The High Hedges (Scotland) Bill intends to provide a solution to the problems caused by high hedges interfering with the reasonable enjoyment of domestic property.

The Bill introduces a definition of a “high hedge”. This is a hedge (formed wholly or mainly by a row of two or more trees or shrubs) more than two metres high above ground level and forming a barrier to light.

The Bill introduces the right of an owner or occupier of a domestic property to submit an application to the planning authority for a “High Hedge Notice”. The right only arises where the applicant considers that the height of the hedge adversely affects his or her enjoyment of their property. It is important to note that before making such an application the applicant must have taken all reasonable steps to resolve the matter of the high hedge, and if they have not the planning authority can refuse to consider the application. High hedge

On receipt of an application, the planning authority must carry out neighbour notification and parties have a right to submit an objection within a period of 28 days. At the end of the period for representations the authority must decide whether or not the hedge adversely affects the reasonable enjoyment of the applicant’s property, and if so, whether they should require any action to be taken to remedy these effects. The local authority, before issuing a notice, must consider the circumstances of the case including the representations made by landowner in response to the application, whether the hedge is protected by a tree preservation order (under s160 of the Town and Country Planning (Scotland) Act 1997 as amended), the amenity of the area and any cultural or historical significance. There is a right of appeal against a planning authority’s decision both to decide that no action should be taken, but also where they decide that action should be taken by way of issuing a High Hedge Notice (effectively an enforcement notice).
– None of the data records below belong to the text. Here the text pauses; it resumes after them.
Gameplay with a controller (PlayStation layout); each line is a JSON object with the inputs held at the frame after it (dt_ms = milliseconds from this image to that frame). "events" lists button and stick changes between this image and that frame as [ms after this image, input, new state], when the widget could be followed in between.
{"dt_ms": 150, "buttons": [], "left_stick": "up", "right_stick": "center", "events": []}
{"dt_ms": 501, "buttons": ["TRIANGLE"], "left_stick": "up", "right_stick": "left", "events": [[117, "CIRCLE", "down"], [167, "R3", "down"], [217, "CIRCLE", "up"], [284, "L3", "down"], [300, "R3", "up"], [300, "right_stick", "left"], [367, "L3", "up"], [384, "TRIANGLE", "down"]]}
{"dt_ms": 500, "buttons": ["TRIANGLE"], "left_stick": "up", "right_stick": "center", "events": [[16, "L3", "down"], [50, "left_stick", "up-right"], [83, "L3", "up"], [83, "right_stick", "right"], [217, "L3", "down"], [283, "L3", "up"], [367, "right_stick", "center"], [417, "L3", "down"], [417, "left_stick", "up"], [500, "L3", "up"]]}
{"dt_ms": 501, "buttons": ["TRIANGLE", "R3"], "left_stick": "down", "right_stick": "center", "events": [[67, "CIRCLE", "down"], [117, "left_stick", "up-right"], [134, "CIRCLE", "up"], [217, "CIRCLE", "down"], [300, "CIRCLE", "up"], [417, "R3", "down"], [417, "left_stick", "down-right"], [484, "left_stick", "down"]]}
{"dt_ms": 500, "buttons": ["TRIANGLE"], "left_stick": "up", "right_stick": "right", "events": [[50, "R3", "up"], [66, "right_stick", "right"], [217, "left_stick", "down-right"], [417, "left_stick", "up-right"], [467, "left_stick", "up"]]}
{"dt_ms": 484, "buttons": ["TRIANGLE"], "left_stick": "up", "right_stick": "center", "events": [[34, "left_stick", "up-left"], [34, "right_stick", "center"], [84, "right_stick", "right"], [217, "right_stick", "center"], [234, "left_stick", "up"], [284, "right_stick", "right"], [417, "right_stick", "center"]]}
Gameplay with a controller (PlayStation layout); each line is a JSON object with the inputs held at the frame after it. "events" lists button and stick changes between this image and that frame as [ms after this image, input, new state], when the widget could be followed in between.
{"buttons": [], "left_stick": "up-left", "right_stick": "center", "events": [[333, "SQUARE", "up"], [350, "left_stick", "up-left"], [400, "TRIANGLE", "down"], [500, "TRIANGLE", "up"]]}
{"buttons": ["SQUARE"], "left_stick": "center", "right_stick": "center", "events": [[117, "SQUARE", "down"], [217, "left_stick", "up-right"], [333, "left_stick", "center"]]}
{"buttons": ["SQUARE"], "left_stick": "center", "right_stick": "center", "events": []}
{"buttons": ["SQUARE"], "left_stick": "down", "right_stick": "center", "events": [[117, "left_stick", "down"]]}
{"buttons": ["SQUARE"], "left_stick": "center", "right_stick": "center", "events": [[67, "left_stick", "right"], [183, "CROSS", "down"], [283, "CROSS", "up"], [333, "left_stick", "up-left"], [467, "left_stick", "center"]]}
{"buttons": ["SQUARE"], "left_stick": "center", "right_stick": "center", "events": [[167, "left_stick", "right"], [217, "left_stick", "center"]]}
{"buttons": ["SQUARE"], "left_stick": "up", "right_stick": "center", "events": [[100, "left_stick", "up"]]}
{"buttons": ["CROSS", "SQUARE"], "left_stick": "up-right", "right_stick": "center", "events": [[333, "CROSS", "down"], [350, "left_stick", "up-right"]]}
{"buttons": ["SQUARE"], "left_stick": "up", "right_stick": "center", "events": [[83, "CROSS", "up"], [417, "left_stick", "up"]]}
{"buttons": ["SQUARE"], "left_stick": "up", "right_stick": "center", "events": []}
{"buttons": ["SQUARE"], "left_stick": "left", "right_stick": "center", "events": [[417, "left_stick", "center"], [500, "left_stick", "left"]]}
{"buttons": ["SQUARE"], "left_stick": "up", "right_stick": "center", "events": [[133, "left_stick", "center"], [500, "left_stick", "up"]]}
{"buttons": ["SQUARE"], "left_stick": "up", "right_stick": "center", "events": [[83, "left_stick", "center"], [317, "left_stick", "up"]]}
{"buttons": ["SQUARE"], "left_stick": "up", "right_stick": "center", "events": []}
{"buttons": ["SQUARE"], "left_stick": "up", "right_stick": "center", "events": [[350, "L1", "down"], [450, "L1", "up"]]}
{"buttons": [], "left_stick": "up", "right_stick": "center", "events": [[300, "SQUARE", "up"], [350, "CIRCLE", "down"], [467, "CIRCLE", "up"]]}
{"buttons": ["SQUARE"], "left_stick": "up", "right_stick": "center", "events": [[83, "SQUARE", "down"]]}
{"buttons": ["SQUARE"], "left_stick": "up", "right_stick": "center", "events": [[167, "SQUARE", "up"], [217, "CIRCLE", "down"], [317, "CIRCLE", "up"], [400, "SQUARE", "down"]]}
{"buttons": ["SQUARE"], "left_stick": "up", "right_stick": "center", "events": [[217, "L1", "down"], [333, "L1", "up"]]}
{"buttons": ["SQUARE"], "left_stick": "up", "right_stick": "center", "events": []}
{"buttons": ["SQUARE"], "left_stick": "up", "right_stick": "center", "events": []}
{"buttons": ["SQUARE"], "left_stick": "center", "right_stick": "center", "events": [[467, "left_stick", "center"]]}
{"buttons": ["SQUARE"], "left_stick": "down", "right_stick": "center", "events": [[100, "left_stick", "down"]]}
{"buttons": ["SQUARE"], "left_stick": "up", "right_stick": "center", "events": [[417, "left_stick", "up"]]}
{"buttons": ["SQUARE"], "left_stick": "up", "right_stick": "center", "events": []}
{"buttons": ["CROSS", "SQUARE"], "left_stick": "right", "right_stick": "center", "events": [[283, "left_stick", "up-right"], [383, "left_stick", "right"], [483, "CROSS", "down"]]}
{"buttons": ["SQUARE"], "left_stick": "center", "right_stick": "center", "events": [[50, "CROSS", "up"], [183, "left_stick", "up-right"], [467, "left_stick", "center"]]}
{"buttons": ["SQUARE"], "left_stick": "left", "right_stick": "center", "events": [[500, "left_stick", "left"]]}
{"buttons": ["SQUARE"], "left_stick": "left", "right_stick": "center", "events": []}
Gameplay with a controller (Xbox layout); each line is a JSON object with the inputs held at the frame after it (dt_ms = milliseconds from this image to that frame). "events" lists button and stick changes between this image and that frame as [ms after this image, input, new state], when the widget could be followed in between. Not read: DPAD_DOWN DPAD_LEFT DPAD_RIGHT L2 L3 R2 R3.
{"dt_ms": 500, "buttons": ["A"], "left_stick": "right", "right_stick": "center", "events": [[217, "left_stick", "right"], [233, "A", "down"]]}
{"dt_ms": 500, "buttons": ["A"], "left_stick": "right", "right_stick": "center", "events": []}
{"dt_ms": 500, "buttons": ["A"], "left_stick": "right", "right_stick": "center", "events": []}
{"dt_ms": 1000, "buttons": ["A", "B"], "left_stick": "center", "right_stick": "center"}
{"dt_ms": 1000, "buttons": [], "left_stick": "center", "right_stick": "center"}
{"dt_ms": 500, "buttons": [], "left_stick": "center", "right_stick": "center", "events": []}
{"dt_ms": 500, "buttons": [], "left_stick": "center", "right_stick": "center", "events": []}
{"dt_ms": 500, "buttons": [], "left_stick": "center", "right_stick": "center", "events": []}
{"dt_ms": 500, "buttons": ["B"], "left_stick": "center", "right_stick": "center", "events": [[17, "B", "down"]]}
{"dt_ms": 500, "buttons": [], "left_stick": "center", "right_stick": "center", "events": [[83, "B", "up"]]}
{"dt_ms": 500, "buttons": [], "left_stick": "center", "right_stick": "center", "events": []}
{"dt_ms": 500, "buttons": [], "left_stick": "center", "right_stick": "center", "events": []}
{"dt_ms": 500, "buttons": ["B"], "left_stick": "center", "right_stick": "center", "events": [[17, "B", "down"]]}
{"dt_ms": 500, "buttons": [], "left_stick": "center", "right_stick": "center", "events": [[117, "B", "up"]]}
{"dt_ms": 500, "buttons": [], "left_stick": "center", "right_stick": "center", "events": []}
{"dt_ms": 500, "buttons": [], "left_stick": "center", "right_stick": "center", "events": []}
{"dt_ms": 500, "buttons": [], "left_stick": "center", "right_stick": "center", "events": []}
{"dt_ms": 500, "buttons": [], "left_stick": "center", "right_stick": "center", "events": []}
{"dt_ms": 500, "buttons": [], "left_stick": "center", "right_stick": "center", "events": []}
National Park Authorities must be consulted with before any decision is made regarding an application for an enforcement notice made within the National Park area.

The Committee reporting to Parliament on the Bill recommends that the Scottish Government take the opportunity of the on-going review of Scottish Planning Policy to examine the issues raised such as residential development in proximity to woodlands.

The High Hedges (Scotland) Bill has still to receive Royal Assent but is expected to come into force in 2014.